No counsel assigned hereunder shall seek or accept any fee for representing the party for whom he is assigned without approval of the court as herein provided. (emphasis added).

Pursuant to County Law, §722-e, compensation and reimbursement of assigned counsel is a county charge.

Accordingly, section 722-b confers upon the trial court the authority to decide the matter of compensation and reimbursement in the first instance, upon submission of assigned counsel's sworn detailed statement (People v Ward, 199 AD2d 683, 605 NYS2d 152; Matter of Kindlon v County of Rensselaer, 158 AD2d 178, 558 NYS2d 286; 1979 Opns St Comp No. 79-730, unreported). It has been held that this determination is not subject to justiciable review by the Appellate Division (Matter of Director of Assigned Counsel, 87 NY2d 191, 638 NYS2d 415; Werfel v Agresta, 36 NY2d 624, 370 NYS2d 881; Montgomery v Muller, 176 AD2d 29, 580 NYS2d 110).
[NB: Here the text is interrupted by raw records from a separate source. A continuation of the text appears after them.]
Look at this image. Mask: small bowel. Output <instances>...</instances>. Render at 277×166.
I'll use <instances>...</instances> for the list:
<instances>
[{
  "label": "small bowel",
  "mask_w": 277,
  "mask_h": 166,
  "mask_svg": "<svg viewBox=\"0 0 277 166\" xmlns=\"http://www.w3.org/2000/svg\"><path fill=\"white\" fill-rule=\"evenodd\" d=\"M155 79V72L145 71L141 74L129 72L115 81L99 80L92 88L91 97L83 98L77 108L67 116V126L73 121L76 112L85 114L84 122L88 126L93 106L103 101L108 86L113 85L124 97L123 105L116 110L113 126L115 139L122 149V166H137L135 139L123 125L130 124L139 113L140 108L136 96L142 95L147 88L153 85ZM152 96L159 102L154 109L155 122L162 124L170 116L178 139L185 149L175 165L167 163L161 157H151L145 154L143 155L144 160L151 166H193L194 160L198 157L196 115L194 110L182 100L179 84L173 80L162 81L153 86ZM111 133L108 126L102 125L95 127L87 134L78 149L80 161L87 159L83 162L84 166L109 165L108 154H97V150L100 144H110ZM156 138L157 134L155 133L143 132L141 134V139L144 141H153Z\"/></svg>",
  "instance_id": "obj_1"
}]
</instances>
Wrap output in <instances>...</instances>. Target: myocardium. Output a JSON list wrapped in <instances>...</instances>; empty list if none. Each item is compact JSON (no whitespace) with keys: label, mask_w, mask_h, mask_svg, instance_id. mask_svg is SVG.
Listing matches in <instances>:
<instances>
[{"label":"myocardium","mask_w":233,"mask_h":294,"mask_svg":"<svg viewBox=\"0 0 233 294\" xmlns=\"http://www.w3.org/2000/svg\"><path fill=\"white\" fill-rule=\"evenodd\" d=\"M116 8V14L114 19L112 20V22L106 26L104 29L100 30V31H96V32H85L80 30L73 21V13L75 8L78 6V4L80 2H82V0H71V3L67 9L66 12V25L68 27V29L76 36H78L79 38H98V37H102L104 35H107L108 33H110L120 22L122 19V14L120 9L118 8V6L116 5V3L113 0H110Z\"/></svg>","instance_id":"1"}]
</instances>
The Court of Appeals has observed that "[t]o the extent that the trial courts' unreviewable discretion produces truly anomalous consequences or patterns of abuse in particular situations, the problem can and should be addressed through the available administrative tools" within the judicial branch (Matter of Director of Assigned Counsel, supra, plurality decision, 87 NY2d 191, 194, 638 NYS2d 415, 416; see also Werfel, supra).

Further, it has been held that once a charge has been approved by the court pursuant to section 722-b, it is by definition a lawful county charge, not subject to audit by the county, and subject only to revocation of that approval in the course of appropriate administrative review (People v Ward, supra, 199 AD2d 683, 685, 605 NYS2d 152, 154). In this regard, we note that, County Law, §369(1) provides that no claim, account or demand against a county may be audited or paid unless it is a lawful county charge. Subdivision 2 of section 369 states that, "[e]xcept as otherwise provided by law", every claim for the payment of money must be audited by the county board of supervisors. Generally, a county board, pursuant to County Law, §369(2), has the power, where appropriate, to deny payment of claims presented for payment of money (see, e.g., In re White, 51 App Div 175, 64 NYS 726). However, the court in Ward, supra, held that the audit function set forth in subdivision 2 of section 369 is expressly overridden by the language of County Law, §722-b which confers upon the trial court the authority to decide the matter in the first instance1.

It is our opinion, then, that the county may not reduce the assigned counsel fees fixed by the court pursuant to section 722-b, including the reimbursement for "expenses reasonably incurred". Whether the cost of undertaking computer based research is "reasonably incurred" is to be determined by the court, subject only to appropriate administrative review within the judicial branch.

August 22, 1997
Dennis V. Tobolski, Esq., County Attorney
County of Cattaraugus


1 In attempting to reconcile the provisions of County Law, §369(2) and County Law, §722-b, this Office had previously expressed the opinion that a county was obligated to audit claims submitted by assigned counsel, but that the audit could consist simply of reviewing the sworn, itemized statement submitted to the court, making certain the judge approved the claim and obtaining original receipts for individual expenses (Opn No. 79-730, supra). In view of the holding in Ward, supra, it is now our view that, once a charge has been approved by the court, it is not subject to further audit by the county. Thus, Opn No. 79-730 is hereby superseded to the extent inconsistent with this opinion.